Затем он отстранил окружавших его священников и прислужников и поднялся к столбу с пением «Верую».

Палач накинул ему на шею петлю, но поскольку не торопился ее затянуть, любопытные, толпившиеся около костра, услышали, как Савонарола в последний раз вполголоса молился. Он произносил молитву, которую сочинил ночью в тюремной камере в ожидании рассвета.

«Сжалься надо мной, Господи, но не жалостью людей, которая мала, а Твоею, которая велика, которая огромна, которая безмерна, которая превосходит своею громадностью все грехи…»

Закончить он не успел, так как палач наконец одним движением затянул петлю. Уже потрескивали поленья, посыпанные порохом, чтобы быстрее загорелись, и стал подниматься густой дым, скрывавший последние конвульсии повешенных. Скоро весь эшафот превратился в громадный пылающий костер, сквозь пламя которого можно было видеть три бесформенные, почерневшие, отвердевшие фигуры, пожираемые огнем.

И тогда толпа ринулась к этому капануччио, и каждый хотел бросить, что попало под руку в пылающую груду: один тащил табурет, другой посох, третий свой капюшон, словно все хотели активно участвовать в казни доминиканцев.

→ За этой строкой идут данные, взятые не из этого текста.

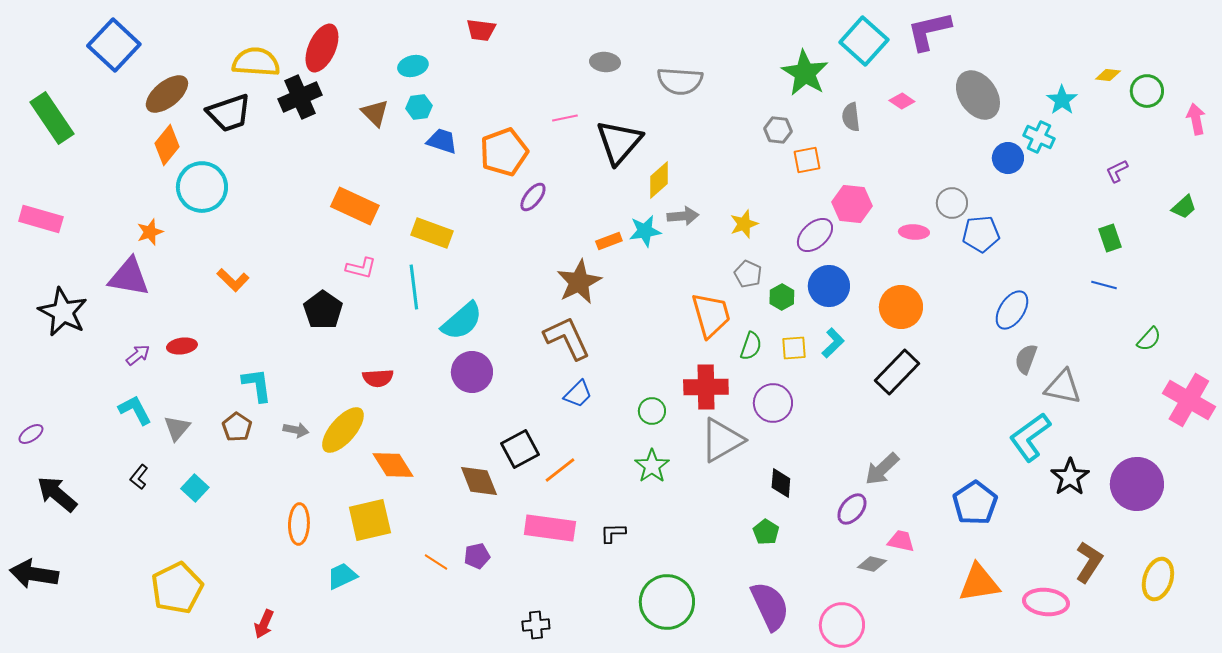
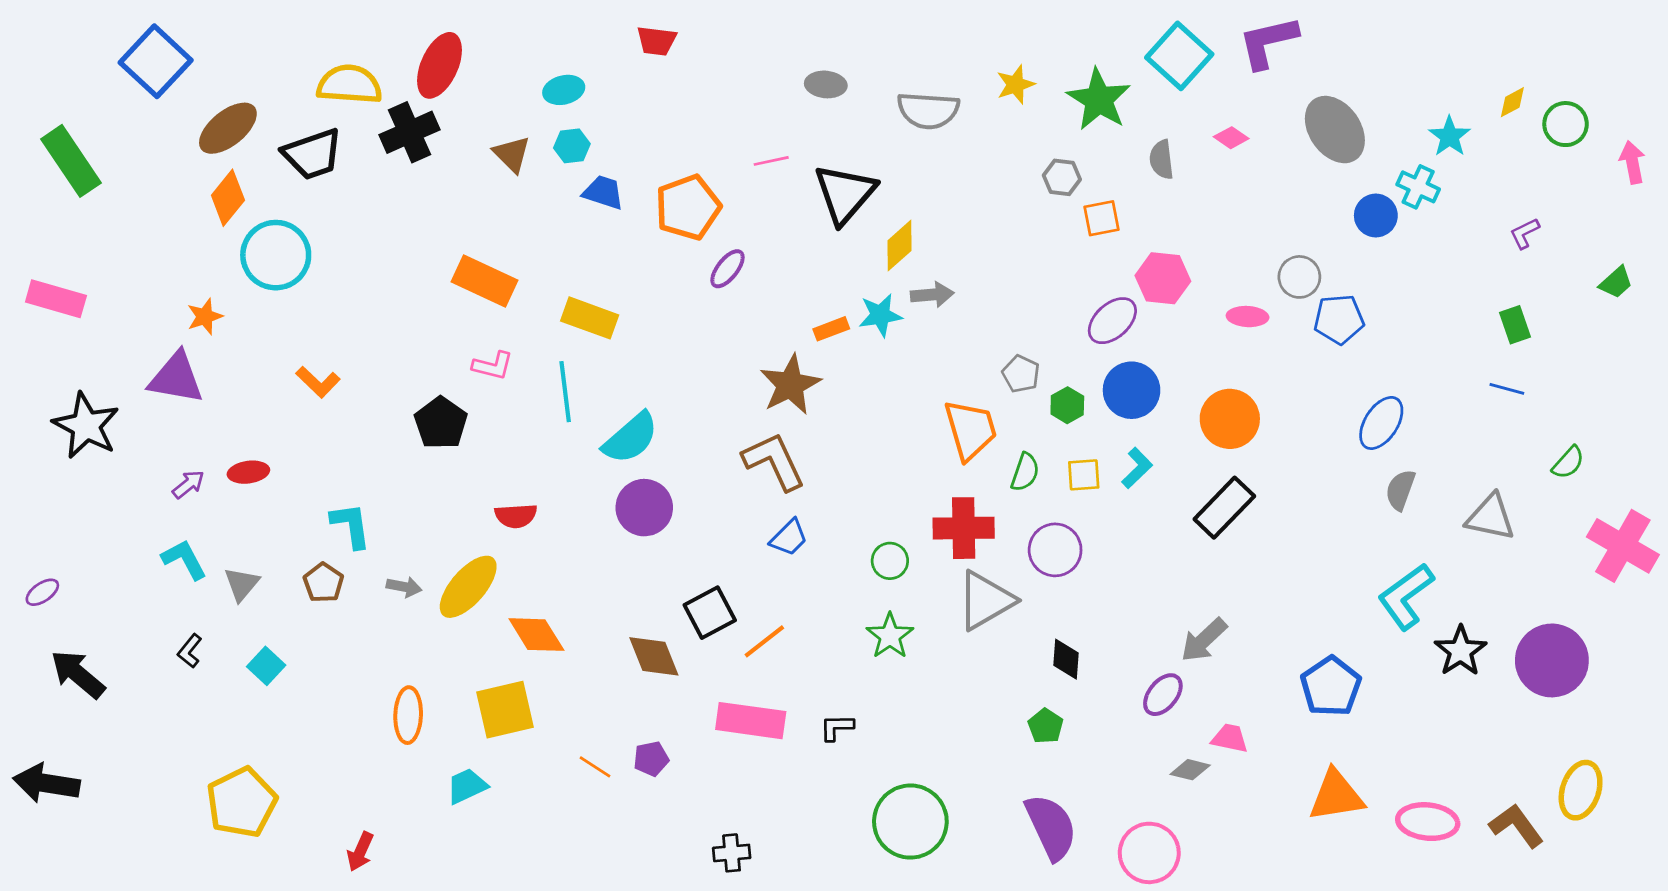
yellow diamond: (1108, 75) -> (1512, 102), turned -35
yellow star: (744, 224) -> (1015, 84), moved
gray triangle: (1063, 387) -> (1490, 517), moved
brown L-shape: (1089, 562) -> (1516, 826), moved, turned -69

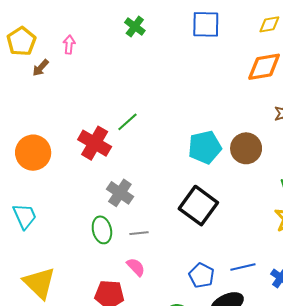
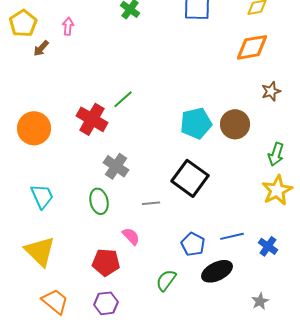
cyan trapezoid: (25, 216) -> (42, 196), moved
gray line: (139, 233) -> (151, 203), moved

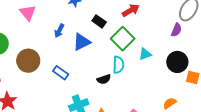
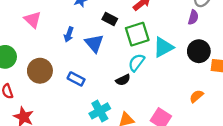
green square: (123, 39) -> (137, 34), turned 35
blue triangle: (82, 42) -> (94, 43), turned -36
cyan triangle: (145, 54) -> (163, 47), size x1.5
cyan semicircle: (118, 65) -> (136, 63), turned -138

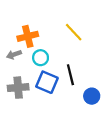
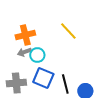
gray arrow: (14, 54) -> (24, 52), moved
black line: (70, 75) -> (65, 84), moved

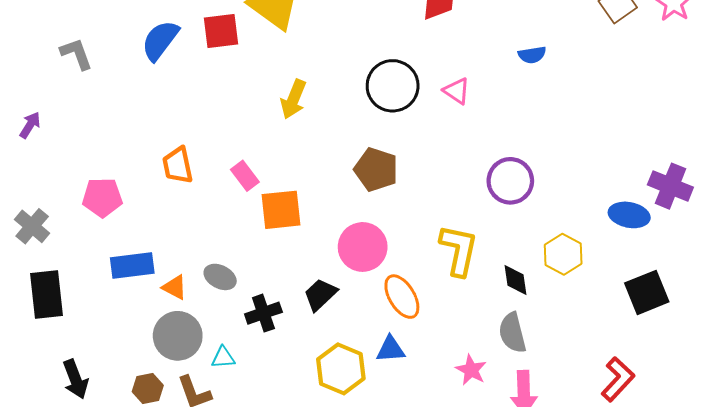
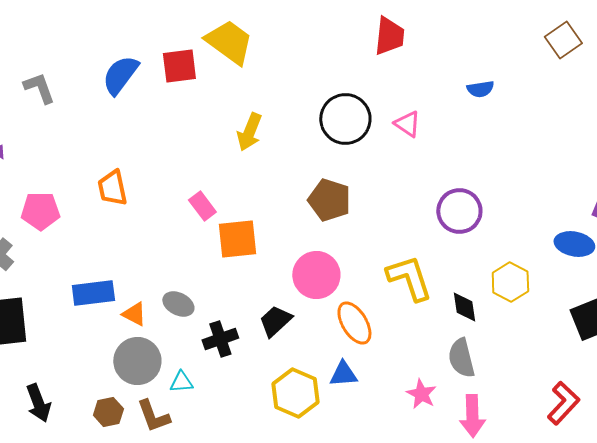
orange trapezoid: (178, 165) -> (112, 188), moved
pink pentagon: (102, 197) -> (40, 211), moved
yellow L-shape: (459, 250) -> (409, 278), turned -30

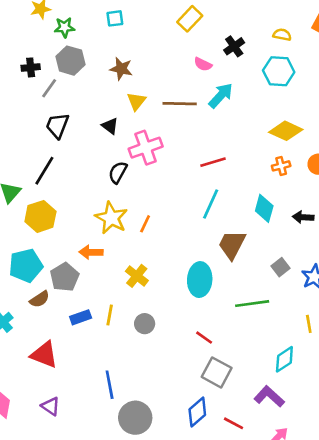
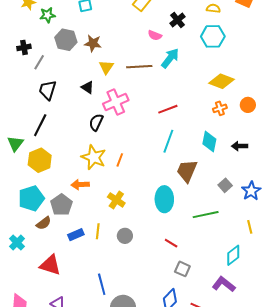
gray hexagon: (70, 61) -> (66, 40), moved
gray square: (217, 372) -> (182, 269), size x0.7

Внезапно поднялся ветер, разметав в разные стороны языки пламени, гнавшие от костра самых одержимых. В ярости от того, что это портило им удовольствие, они хватали камни, куски кирпича и издали с какой-то дикой радостью забрасывали ими уже совершенно неузнаваемые тела казненных. Потом огонь опал, а скоро и вовсе угас. Груду дымившегося пепла окружил кордон стражников. Зная переменчивость горожан, Сеньория предвидела, что они не преминут сделать из Савонаролы великомученика, хотя только что радостно аплодировали его казни, и приказала бросить останки казненных в Арно. Прислужники уже с отвращением сгребали еще дымившиеся зловонные головешки и энергично очищали лопатами капануччио.

Так майским утром фра Савонарола искупил свою вину в том, что надеялся на людей и слишком многого от них требовал.